Yeni Dayanıklılık Yakıtı

Klasik diyetlerde vücudunuz karbonhidratlardan gelen glikozu (bir şeker tipi) glikojene çevirir. Kaslarınızda ve karaciğerinizde depolanan bu glikojen, zorlu egzersizler için hızlı bir şekilde enerji üretmenizi sağlar. Fakat vücudunuzun depolayabildiği maksimum glikojen, iki saatlik yoğun egzersizle tükenir.

Uzun mesafelere göz dikmediyseniz, bu glikojen yeterli olacaktır. Ancak triatlon sprinter’ı olmak yerine Ironman olmayı seçtiyseniz, bu durum sorun yaratabilir. İki saatlik mücadelenin ardından glikojen depolarınız boşalır ve vücudunuz enerji üretebilmek için kaynak arayışına başlar. Fakat bir şey bulamaz ve hata verir. Glijoken almak için koşu, yüzme ve bisiklet esnasında jele, içeceklere ve enerji barına yaslanırsınız.

Ketojenik diyet, vücudunuzun enerji kaynağı olarak karbonhidratlardan önce yağları kullanmasını sağlar. Karbonhidrattan sakınıp proteini sınırlandırdığınızda vücudunuz ketozis konumuna geçer. Yani yağları nasıl kullanması gerektiğini öğrenir ve koşu esnasında kaynak olarak şeker yerine yağları kullanmaya başlar.
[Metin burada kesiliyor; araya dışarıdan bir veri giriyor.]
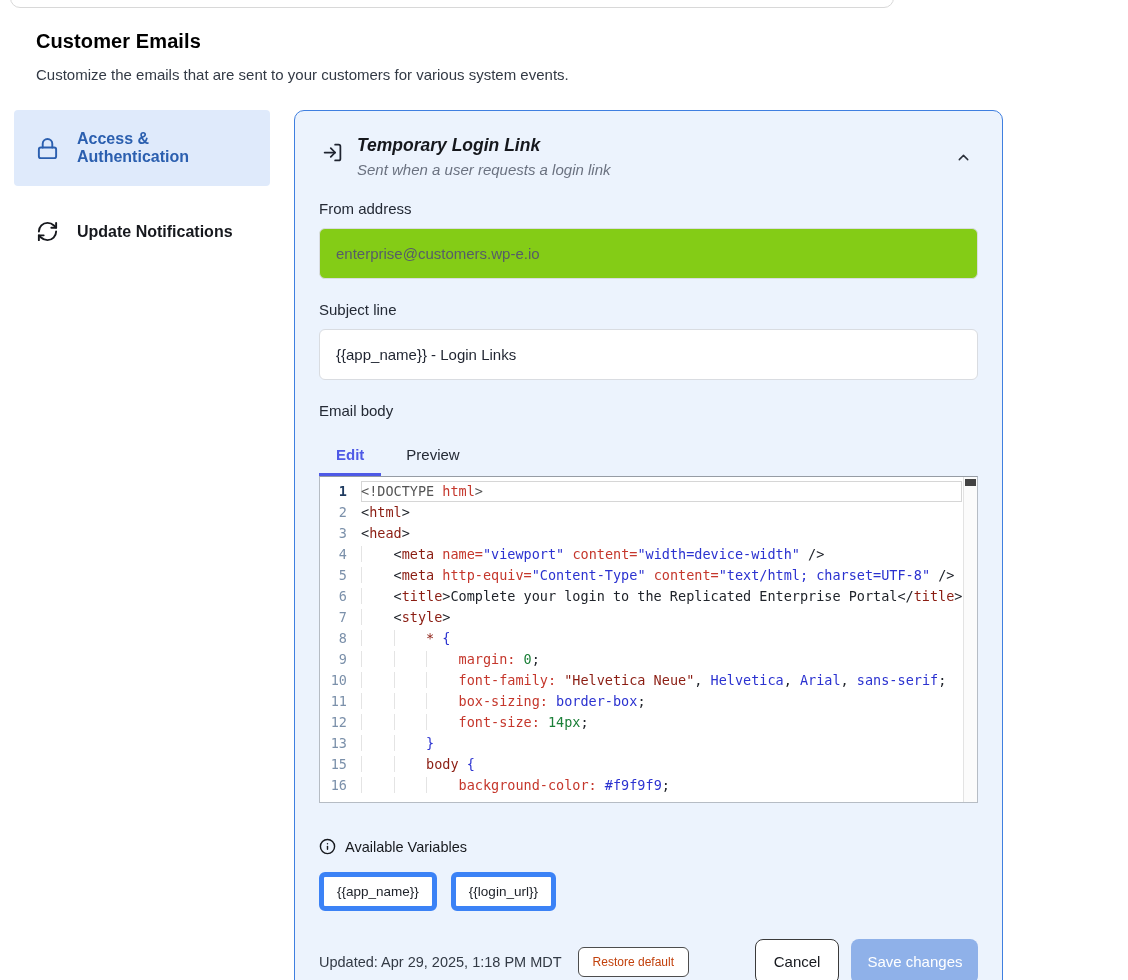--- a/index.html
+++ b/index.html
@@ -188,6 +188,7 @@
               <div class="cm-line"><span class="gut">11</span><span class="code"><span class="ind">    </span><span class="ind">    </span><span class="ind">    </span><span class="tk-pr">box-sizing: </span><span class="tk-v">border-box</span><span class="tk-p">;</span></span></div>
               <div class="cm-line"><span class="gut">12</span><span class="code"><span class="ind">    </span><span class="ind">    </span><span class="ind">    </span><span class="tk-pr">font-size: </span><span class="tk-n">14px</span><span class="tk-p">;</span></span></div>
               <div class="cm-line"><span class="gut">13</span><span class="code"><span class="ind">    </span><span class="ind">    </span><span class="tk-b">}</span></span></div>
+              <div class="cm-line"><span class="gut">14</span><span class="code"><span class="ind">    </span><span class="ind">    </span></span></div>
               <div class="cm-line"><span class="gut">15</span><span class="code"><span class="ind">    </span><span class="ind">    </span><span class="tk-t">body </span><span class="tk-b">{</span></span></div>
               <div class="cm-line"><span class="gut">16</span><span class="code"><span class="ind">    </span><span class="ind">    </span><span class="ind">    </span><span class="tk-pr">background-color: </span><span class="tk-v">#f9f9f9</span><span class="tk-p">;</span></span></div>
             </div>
Bu da besinlerin sınırlayıcı faktör olduğu yarışlar için (dağlara çıkıp duvar tırmandığınız) idealdir. Çünkü vücudunuz aldığınız yağları tükettikten sonra, daha önceden depoladığı yağları tüketmeye başlar. Yağsız bir vücudunuz olsa bile, her türlü mesafede yetecek kadar vücut yağınız vardır. Bu yüzden de bitkin düşmezsiniz.

Vücudun bu sisteme adapte olduğu gerçeğini bilim de destekliyor. Ohia State Üniversitesi araştırmasına göre, düşük miktarda karbonhidrat tüketen ultra maratoncuların ve Ironman’lerin uzun süreli egzersizlerde, yüksek karbonhidrat tüketenlere oranla iki kat fazla yağ yaktığı ortaya çıktı.